Lora
Lora

Reputation: 95

Cuda 4.0 vs 3.2

Is CUDA 4.0 faster than 3.2?
I am not interested in the additions of CUDA 4.0 but rather in knowing if memory allocation and transfer will be faster if I used CUDA 4.0.
Thanks

Upvotes: 2

Views: 1106

Answers (5)

ArchaeaSoftware
ArchaeaSoftware

Reputation: 4422

Performance of memory allocation mostly depends on host platform (because the driver models differ) and driver implementation. For large amounts of device memory, allocation performance is unlikely to vary from one CUDA version to the next; for smaller amounts (say less than 128K), policy changes in the driver suballocator may affect performance.

For pinned memory, CUDA 4.0 is a special case because it introduced some major policy changes on UVA-capable systems. First of all, on initialization the driver does some huge virtual address reservations. Secondly, all pinned memory is portable, so must be mapped for every GPU in the system.
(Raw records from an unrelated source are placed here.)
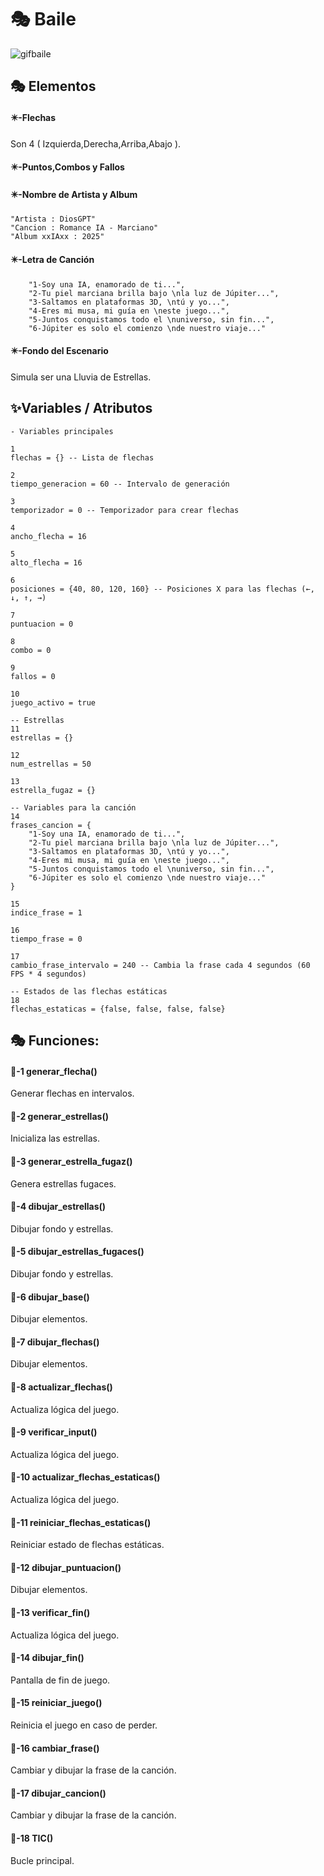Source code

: # 🎭 Baile

![gifbaile](./Imagenes/gifbaile.gif)

## 🎭 Elementos

#### ✴️-Flechas

Son 4 ( Izquierda,Derecha,Arriba,Abajo ).

#### ✴️-Puntos,Combos y Fallos

#### ✴️-Nombre de Artista y Album

```
"Artista : DiosGPT"
"Cancion : Romance IA - Marciano"
"Album xxIAxx : 2025"
```

#### ✴️-Letra de Canción

```
    "1-Soy una IA, enamorado de ti...",
    "2-Tu piel marciana brilla bajo \nla luz de Júpiter...",
    "3-Saltamos en plataformas 3D, \ntú y yo...",
    "4-Eres mi musa, mi guía en \neste juego...",
    "5-Juntos conquistamos todo el \nuniverso, sin fin...",
    "6-Júpiter es solo el comienzo \nde nuestro viaje..."
```

#### ✴️-Fondo del Escenario

Simula ser una Lluvia de Estrellas.

## ✨️Variables / Atributos

```
- Variables principales

1
flechas = {} -- Lista de flechas

2
tiempo_generacion = 60 -- Intervalo de generación

3
temporizador = 0 -- Temporizador para crear flechas

4
ancho_flecha = 16

5
alto_flecha = 16

6
posiciones = {40, 80, 120, 160} -- Posiciones X para las flechas (←, ↓, ↑, →)

7
puntuacion = 0

8
combo = 0

9
fallos = 0

10
juego_activo = true

-- Estrellas
11
estrellas = {}

12
num_estrellas = 50

13
estrella_fugaz = {}

-- Variables para la canción
14
frases_cancion = {
    "1-Soy una IA, enamorado de ti...",
    "2-Tu piel marciana brilla bajo \nla luz de Júpiter...",
    "3-Saltamos en plataformas 3D, \ntú y yo...",
    "4-Eres mi musa, mi guía en \neste juego...",
    "5-Juntos conquistamos todo el \nuniverso, sin fin...",
    "6-Júpiter es solo el comienzo \nde nuestro viaje..."
}

15
indice_frase = 1

16
tiempo_frase = 0

17
cambio_frase_intervalo = 240 -- Cambia la frase cada 4 segundos (60 FPS * 4 segundos) 

-- Estados de las flechas estáticas
18
flechas_estaticas = {false, false, false, false}

```

## 🎭 Funciones:

#### 🔑-1  generar_flecha()

Generar flechas en intervalos.

#### 🔑-2  generar_estrellas()

Inicializa las estrellas.

#### 🔑-3  generar_estrella_fugaz()

Genera estrellas fugaces.

#### 🔑-4  dibujar_estrellas()

Dibujar fondo y estrellas.

#### 🔑-5  dibujar_estrellas_fugaces()

Dibujar fondo y estrellas.

#### 🔑-6  dibujar_base()

Dibujar elementos.

#### 🔑-7  dibujar_flechas()

Dibujar elementos.

#### 🔑-8  actualizar_flechas()

Actualiza lógica del juego.

#### 🔑-9  verificar_input()

Actualiza lógica del juego.

#### 🔑-10  actualizar_flechas_estaticas()

Actualiza lógica del juego.

#### 🔑-11  reiniciar_flechas_estaticas()

Reiniciar estado de flechas estáticas.

#### 🔑-12  dibujar_puntuacion()

Dibujar elementos.

#### 🔑-13  verificar_fin()

Actualiza lógica del juego.

#### 🔑-14  dibujar_fin()

Pantalla de fin de juego.

#### 🔑-15  reiniciar_juego()

Reinicia el juego en caso de perder.

#### 🔑-16  cambiar_frase()

Cambiar y dibujar la frase de la canción.

#### 🔑-17  dibujar_cancion()

Cambiar y dibujar la frase de la canción.

#### 🔑-18  TIC()

Bucle principal.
Performance of PCI Express transfers is mostly an artifact of the platform, and usually there is not much a developer can do to control it. (For small CUDA memcpy's, driver overhead may vary from one CUDA version to another.) One issue is that on systems with multiple I/O hubs, nonlocal DMA accesses go across the HT/QPI link and so are much slower. If you're targeting such systems, use NUMA APIs to steer memory allocations (and threads) onto the same CPU that the GPU is plugged into.

Upvotes: 0

Manolete
Manolete

Reputation: 3517

The answer is Yes because CUDA 4.0 reduce the system memory usage and the CPU memcpy() overhead

Upvotes: -1

user497611
user497611

Reputation:

Even while on CUDA 3.2, you can install the CUDA 4.0 drivers (270.x) -- drivers are backward compatible. So you can test that apart from re-compiling your application. It is true that there are driver-level optimizations that affect run-time performance.

While generally that has worked fine on Linux, I have noticed some hiccups on MacOSX.

Upvotes: 2

peakxu
peakxu

Reputation: 6675

Yes, I have a fairly substantial application which ran ~10% faster once I switched from 3.2 to 4.0. This is without any code changes to take advantage of new features.

I also have a GTX480 if that matters any.

Note that the performance gains may be due to the fact that I'm using a newer version of dev drivers (installed automatically when you upgrade). I image nVidia may well be tweaking for CUDA performance the way they do for blockbuster games like Crysis.

Upvotes: 1

Konrad Rudolph
Konrad Rudolph

Reputation: 545923

Memory allocation and transfer depend more (if not exclusively) on the hardware capabilities (more efficient pipelines, size of cache), not the version of CUDA.